[HOT] Good data from a poor quality image of Nepal

Pierre Béland pierzenh at yahoo.fr
Mon Jun 8 23:30:41 UTC 2015


Hi Suzan,
interesting these various ways to play with the screen adjustment and find more details. Yes it is important with poor quality image to analyze the image, plus get our eyes adapted to this image. More challenging but provides a great satisfaction.

A statistic that shows the great effort that the OSM community made for the first 5 weeks of this Nepal response: we traced nearly 1.4 million buildings.


Pierre 

      De : Suzan Reed <suzan at suzanreed.com>
 À : "hot at openstreetmap.org Team)" <hot at openstreetmap.org> 
 Envoyé le : Lundi 8 juin 2015 19h03
 Objet : Re: [HOT] Good data from a poor quality image of Nepal
   
Using this method I was able to see many buildings, roads, and paths in a number of validated tiles. This is worrisome, especially when it's fixable. 

Suzan

On Jun 7, 2015, at 2:08 PM, Suzan Reed wrote:

Dear Friends, 

As we know, many images of Nepal are poor and it's daunting if not impossible to see what's there. 

I used the System Preferences on my MacBook Pro to create a new display profile for my monitor, not for color, but pushing the monitor to show greater contrast. (This differs from image to image.) I was then able to see more of what was impossible to see before. Because I am familiar with village images in Nepal, I was able to locate and map a village of 100 buildings, and to find many more buildings, paths, and tracks on the task I was working on. 
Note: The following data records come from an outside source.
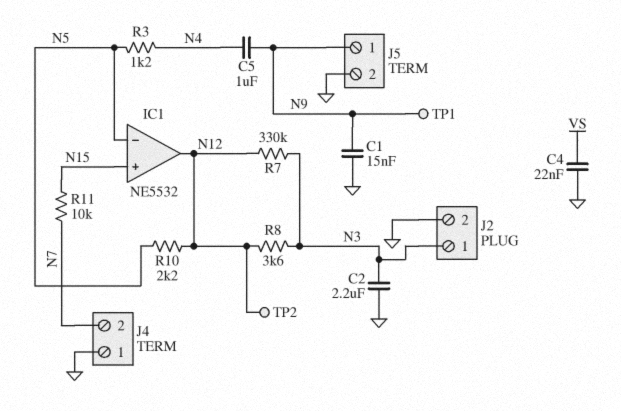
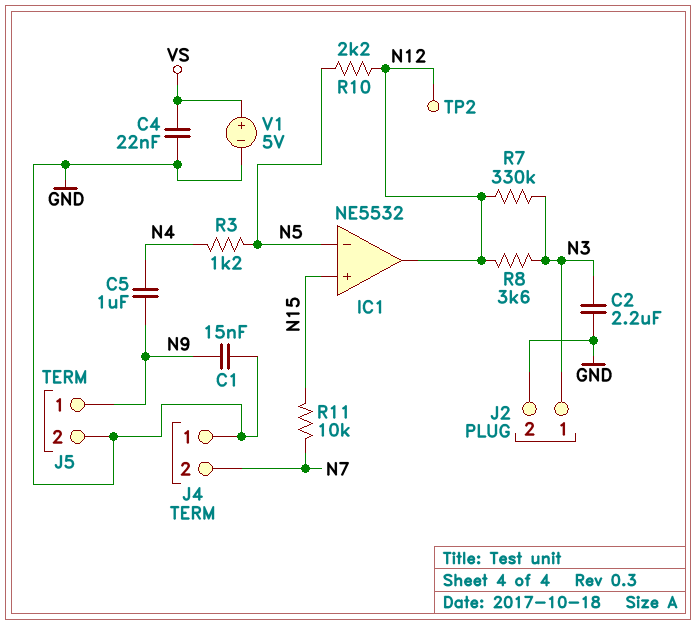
TP1: test point (N9) -> none
V1: none -> 5V (plus VS, minus GND)

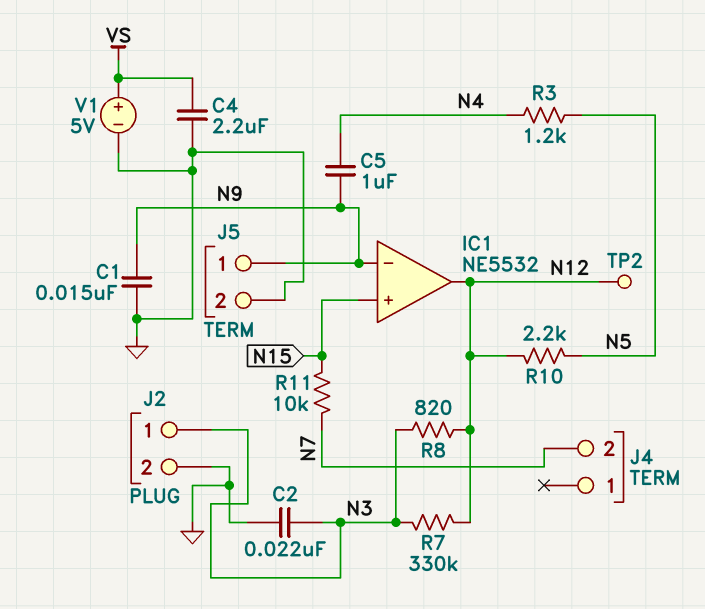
C2: 2.2uF (GND, N3) -> 22nF (GND, N3)
C4: 22nF (GND, VS) -> 2.2uF (GND, VS)
IC1 pin in-: N5 -> N9
J4 pin 1: GND -> none
R8: 3.6k (N3, N12) -> 820 (N3, N12)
A high resolution TIFF or png screen shot and almost any photo adjustment software, for instance something that comes with a phone or computer, can increase contrast. But I understand taking a screen shot and adjusting it violates the licensing agreement, even if it's for my own use to help me see what's there. 
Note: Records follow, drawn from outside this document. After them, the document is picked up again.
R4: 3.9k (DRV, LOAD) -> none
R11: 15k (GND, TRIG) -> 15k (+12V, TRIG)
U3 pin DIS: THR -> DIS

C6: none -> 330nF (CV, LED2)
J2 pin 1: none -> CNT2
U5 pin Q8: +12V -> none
However, the monitor adjustment hack, although not at all as good enough as a software solution, proves adjusting the entire map makes it possible to map using these images. But, the monitor adjustment is a hack, not a solution. 
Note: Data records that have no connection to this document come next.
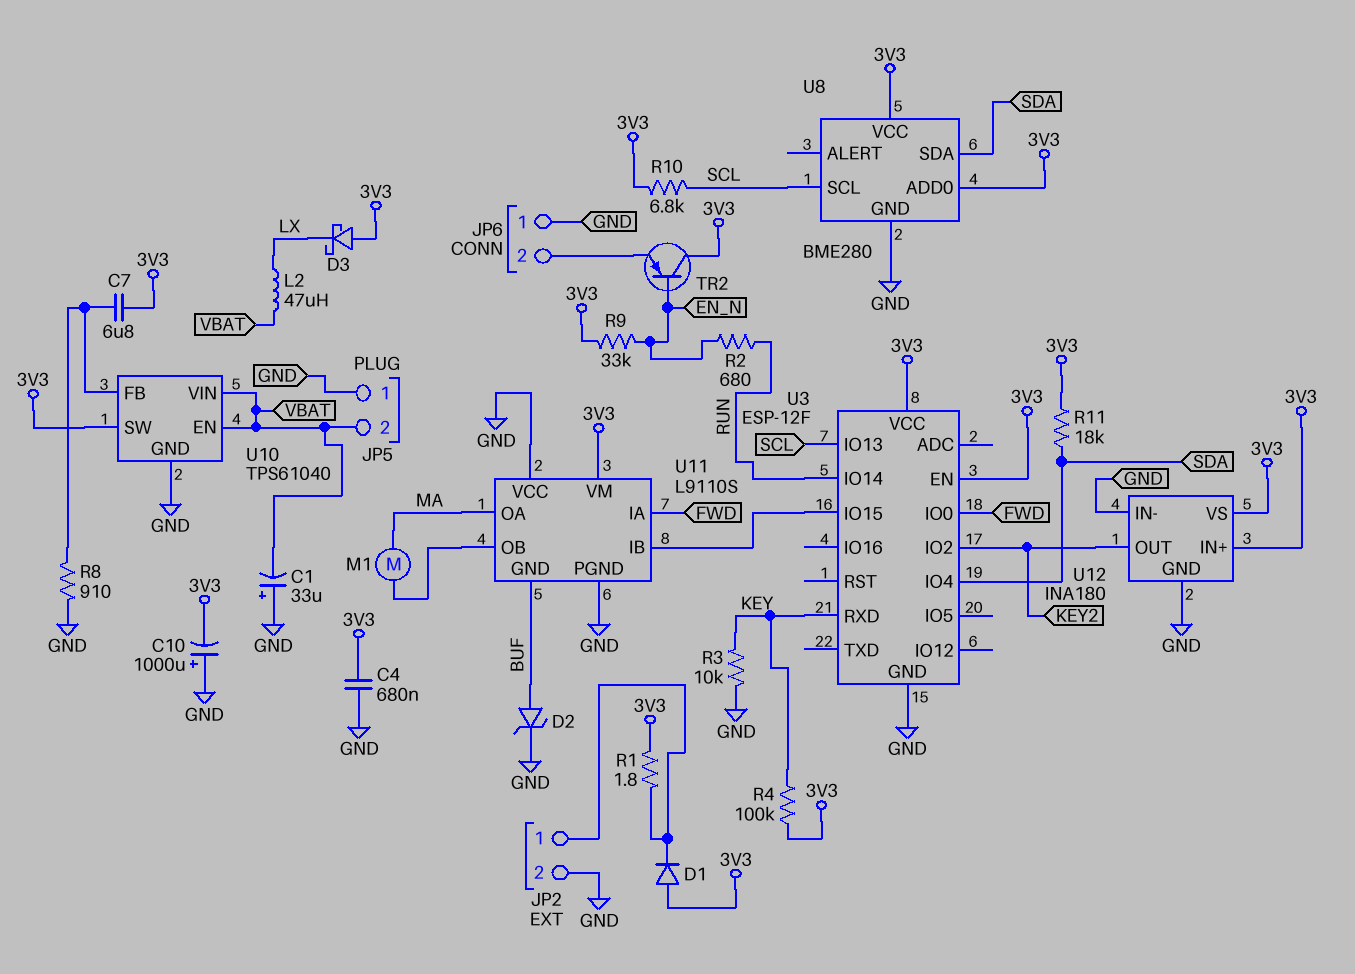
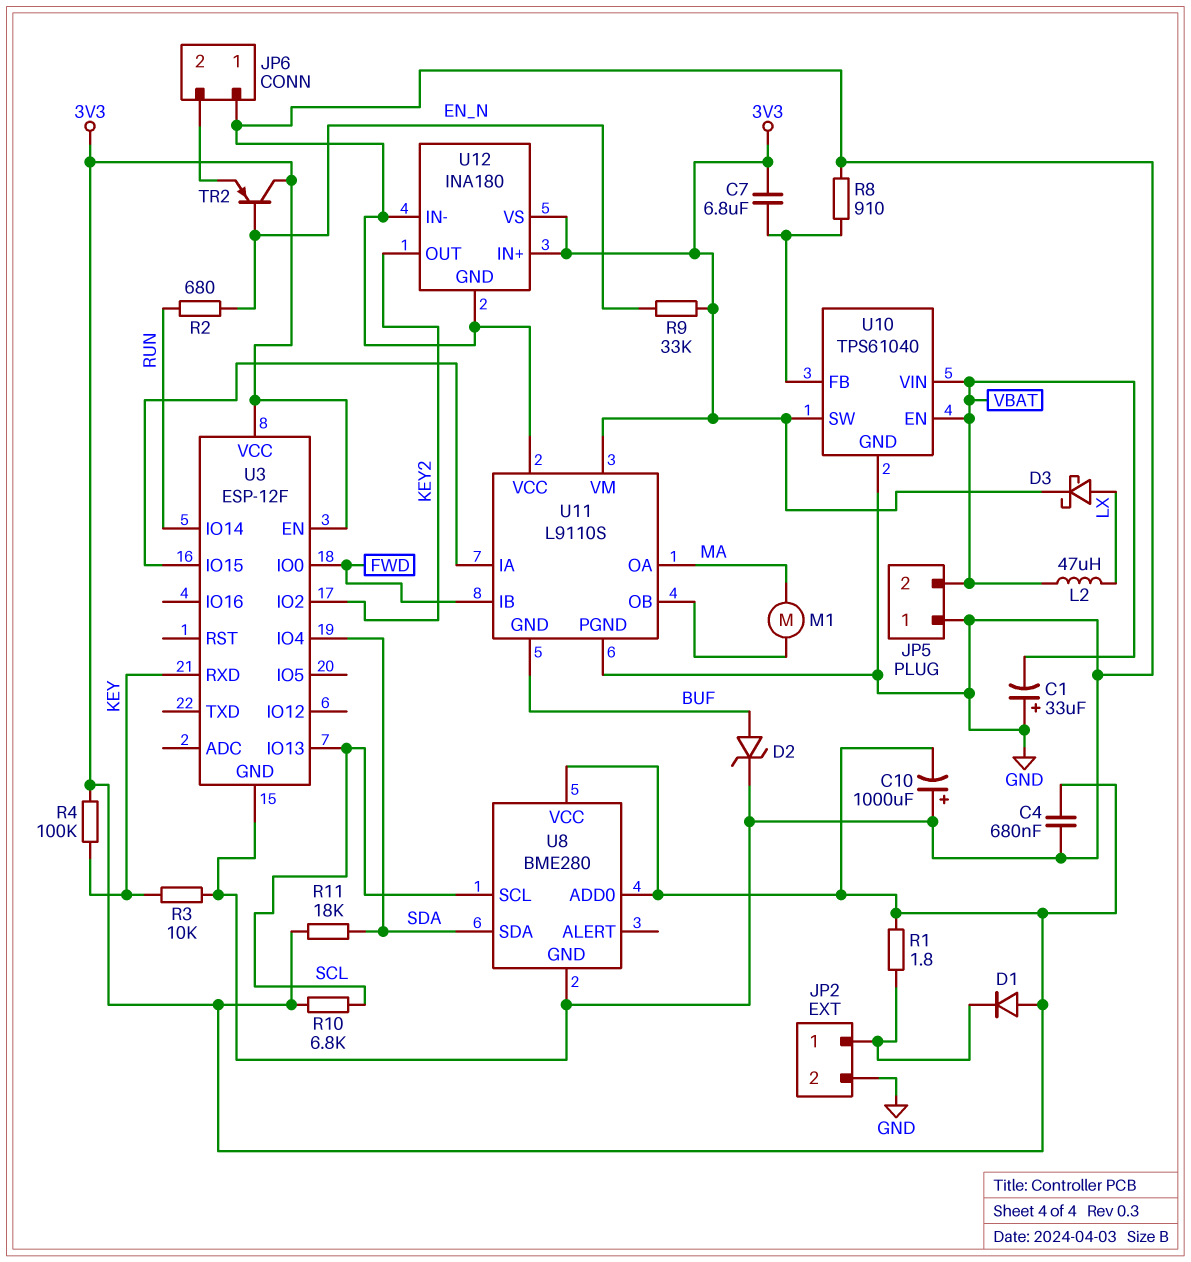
D3: schottky (A 3V3, K LX) -> schottky (A LX, K 3V3)
U11 pin IA: FWD -> U3/IO15
U11 pin IB: U3/IO15 -> FWD

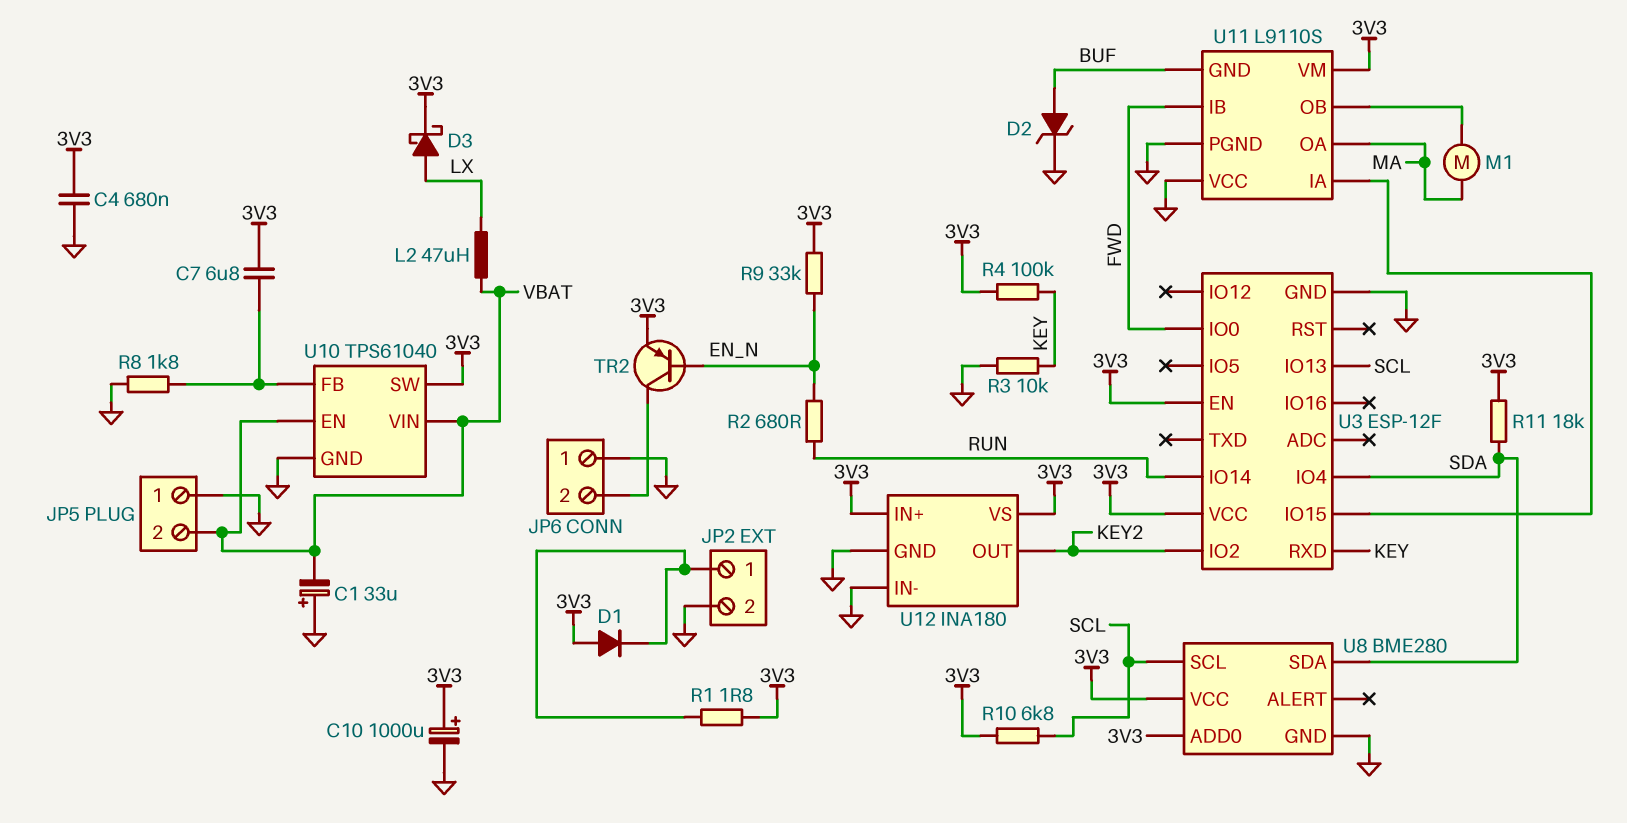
C10: 1000uF (plus GND, minus 3V3) -> 1000uF (plus 3V3, minus GND)
R8: 910 (GND, U10/FB) -> 1.8k (GND, U10/FB)
TR2: PNP (B EN_N, C 3V3, E JP6/2) -> PNP (B EN_N, C JP6/2, E 3V3)

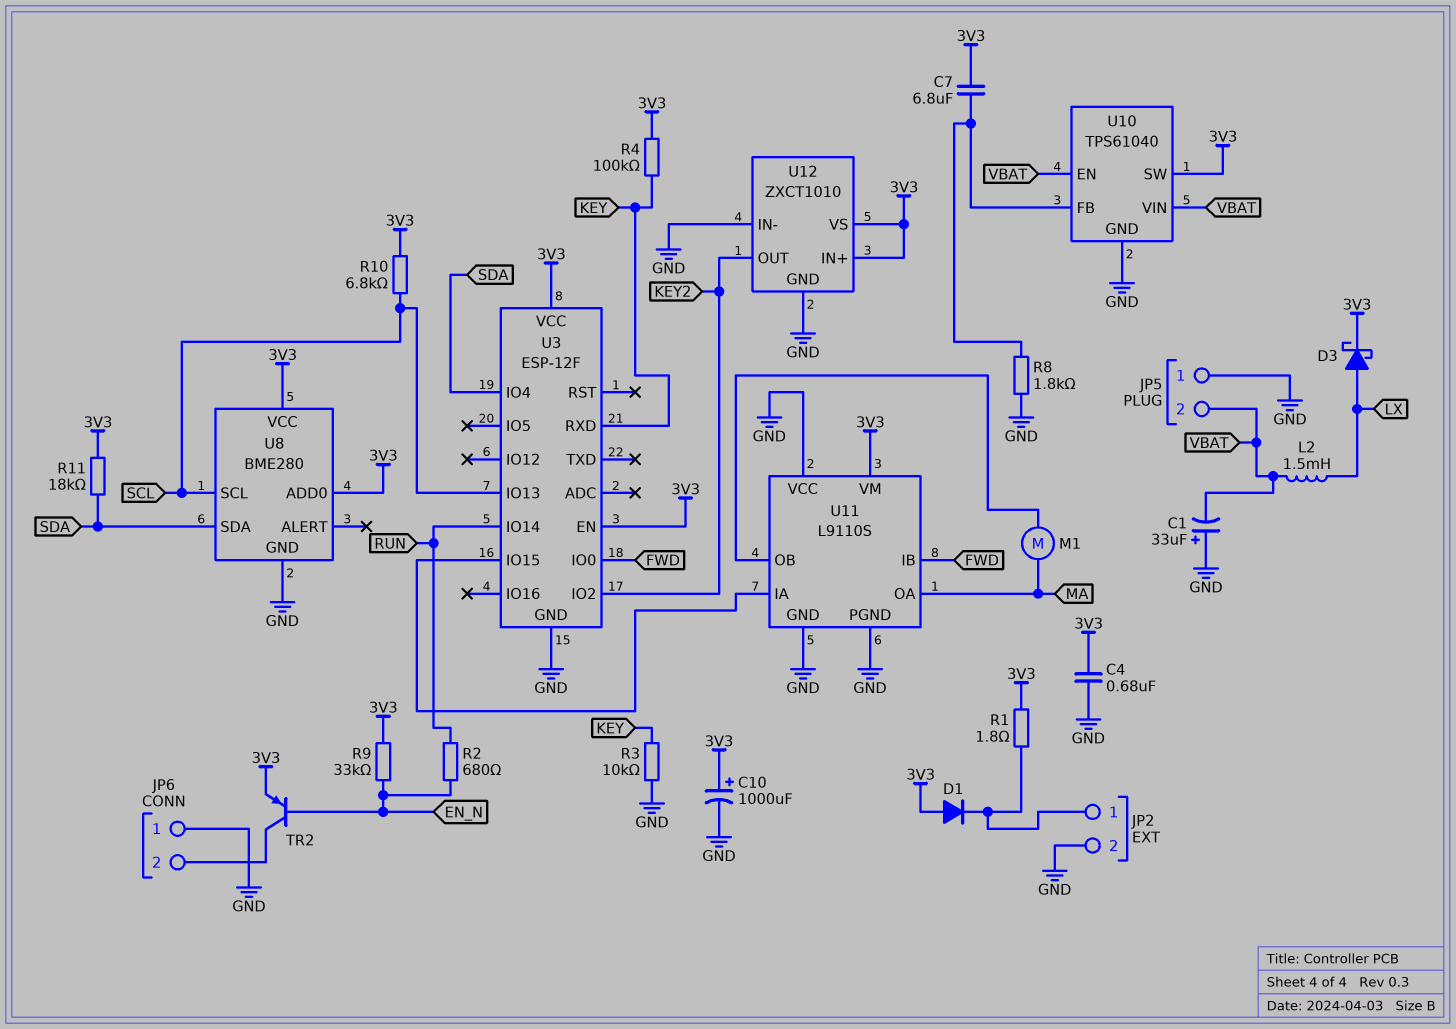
D2: zener (A BUF, K GND) -> none
L2: 47uH (LX, VBAT) -> 1.5mH (LX, VBAT)
U11 pin GND: BUF -> GND
U12: INA180 -> ZXCT1010

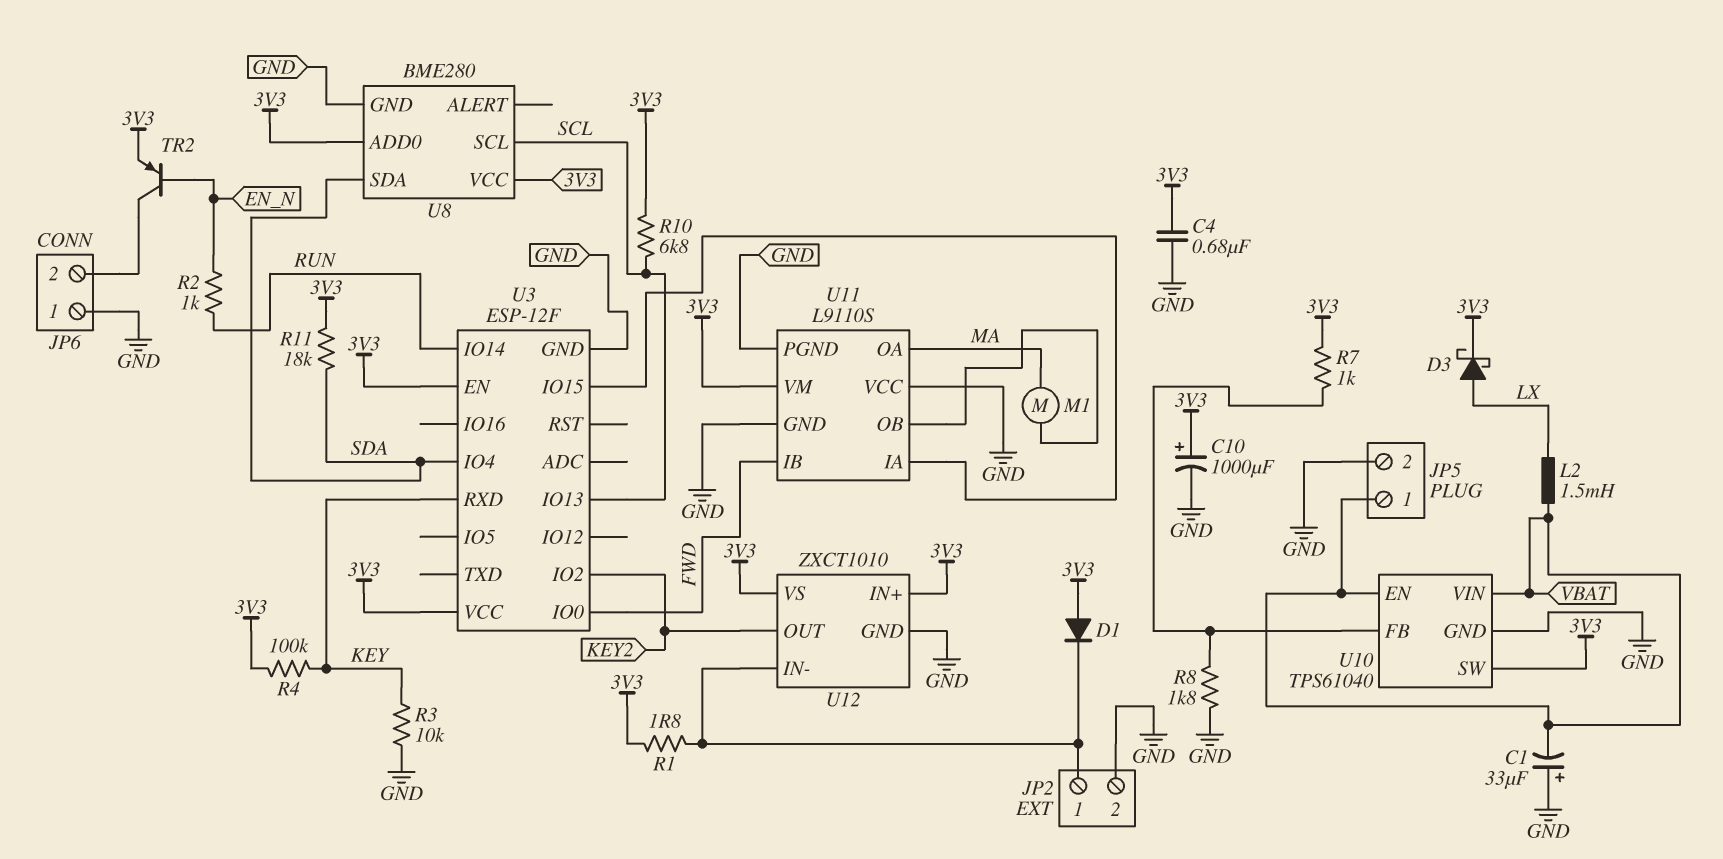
C7: 6.8uF (3V3, U10/FB) -> none
JP5 pin 1: GND -> VBAT
JP5 pin 2: VBAT -> GND
R2: 680 (EN_N, RUN) -> 1k (EN_N, RUN)
R7: none -> 1k (3V3, U10/FB)
R9: 33k (3V3, EN_N) -> none
U12 pin IN-: GND -> JP2/1

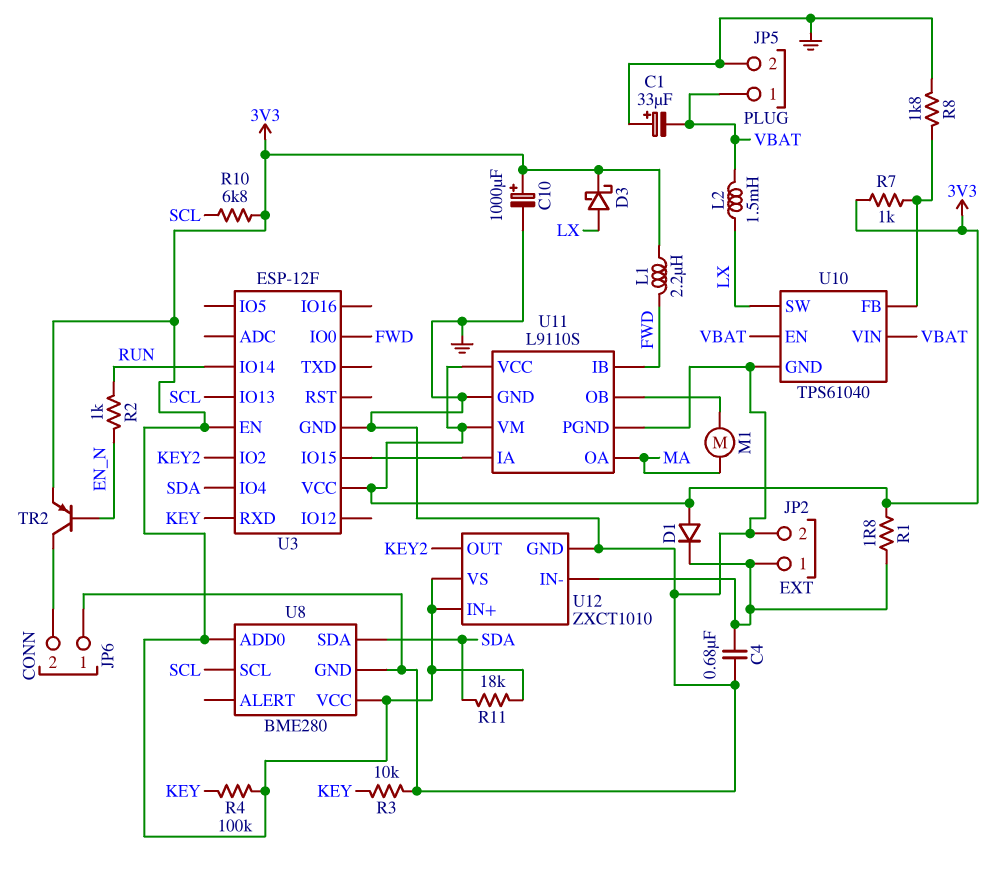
C4: 680nF (3V3, GND) -> 680nF (GND, JP2/1)
L1: none -> 2.2uH (3V3, FWD)
U10 pin SW: 3V3 -> LX
U11 pin VCC: GND -> 3V3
It is possible hundreds of buildings, entire villages, and many roads, paths and tracks are being missed, and therefore hundreds of people will be left out of the HOT maps. That would be a terrible tragedy affecting real people and their lives. What we do matters to the lives of real people on the ground, something easy to forget when squaring buildings. 

Given the enormity of the crisis, it may be the licensing company would be open to having these specific images of Nepal adjusted for contrast. You never know until you ask. 

Fingers crossed someone will make the calls and ask. Someone once told me, we aren't psychic, but we often think we know the answer before it's asked. Surprises do happen.